La noble lucha que sostienen los trabajadores de las diferentes plantas de Alcoa muestra cómo la clase obrera gallega no está dispuesta a abandonar sus últimos modos dignos de vida antes de la emigración, la precariedad o el desempleo. Esta larga década ha sembrado la rabia entre las familias trabajadoras. Antes de la pandemia, el PPdeG recogía sus peores tempestades bajo el clamor de las movilizaciones masivas del feminismo gallego, el rearme de la lucha sindical, el hartazgo de las enfermeras precarias y la combatividad de la juventud. La crisis en ciernes radicalizará aún más a amplios sectores de la población, augurando una legislatura intensa en lucha de clases. 

Quizá uno de las mejores factores para conocer la radicalización de la clase trabajadora en Galiza es el crecimiento del sindicalismo más combativo, representado por la nacionalista CIG. Ésta ha conseguido por primera vez en su historia ser la primera fuerza en número de delegados, desbancando a UGT y CCOO. Asimismo cada vez tiene más representación en sectores clave como sanidad y educación no universitaria. 

También cabe destacar el ejemplo de la comarca de Verín (Ourense), que se ha convertido en el estandarte de la lucha contra Feijóo. Ante el anuncio del cierre del paritorio comarcal se celebró una manifestación de 10.000 personas que tumbó la resistencia de la Xunta, obligándola a reabrir el centro. En dicha movilización se fusionaron perfectamente la lucha contra los recortes con las demandas del feminismo gallego, que convocó movilizaciones de apoyo en toda Galiza. 
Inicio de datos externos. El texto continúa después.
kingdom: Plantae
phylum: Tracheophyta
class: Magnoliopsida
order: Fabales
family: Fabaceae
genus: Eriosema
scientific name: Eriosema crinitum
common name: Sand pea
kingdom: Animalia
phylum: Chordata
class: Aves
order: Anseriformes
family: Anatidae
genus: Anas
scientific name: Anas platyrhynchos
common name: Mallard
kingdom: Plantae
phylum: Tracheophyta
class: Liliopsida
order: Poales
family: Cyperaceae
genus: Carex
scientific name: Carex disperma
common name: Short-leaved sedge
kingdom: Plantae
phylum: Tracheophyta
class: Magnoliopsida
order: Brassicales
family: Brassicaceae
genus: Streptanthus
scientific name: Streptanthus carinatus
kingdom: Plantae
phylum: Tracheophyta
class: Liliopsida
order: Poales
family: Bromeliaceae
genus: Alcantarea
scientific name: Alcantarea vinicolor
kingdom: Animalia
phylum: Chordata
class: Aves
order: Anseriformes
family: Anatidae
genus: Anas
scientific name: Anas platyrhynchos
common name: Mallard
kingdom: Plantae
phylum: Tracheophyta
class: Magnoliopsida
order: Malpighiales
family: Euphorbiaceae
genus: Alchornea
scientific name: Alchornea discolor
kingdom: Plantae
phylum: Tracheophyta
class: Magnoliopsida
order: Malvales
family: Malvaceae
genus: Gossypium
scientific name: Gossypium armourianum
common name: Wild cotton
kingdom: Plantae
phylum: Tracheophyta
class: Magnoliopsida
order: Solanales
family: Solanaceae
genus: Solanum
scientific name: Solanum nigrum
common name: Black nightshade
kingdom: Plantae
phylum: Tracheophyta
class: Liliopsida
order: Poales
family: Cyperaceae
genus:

La lucha de Verín es uno de los tantos faros que alumbran el camino para echar a Feijóo, que no pasa sólo por las urnas. Si finalmente éste se alza con la mayoría absoluta, tendrá que gestionar una crisis económica mucho mayor que la de 2008. La mejor receta para echar al PPdeG de la Xunta son movilizaciones masivas de todos los movimientos sociales contra sus recortes, que eleven la conciencia y tumben las contrarreformas llevadas a cabo. El partido de izquierdas que entienda este descontento y sea capaz de liderarlo en las calles tendrá la llave para derrotar a Feijóo de una vez por todas.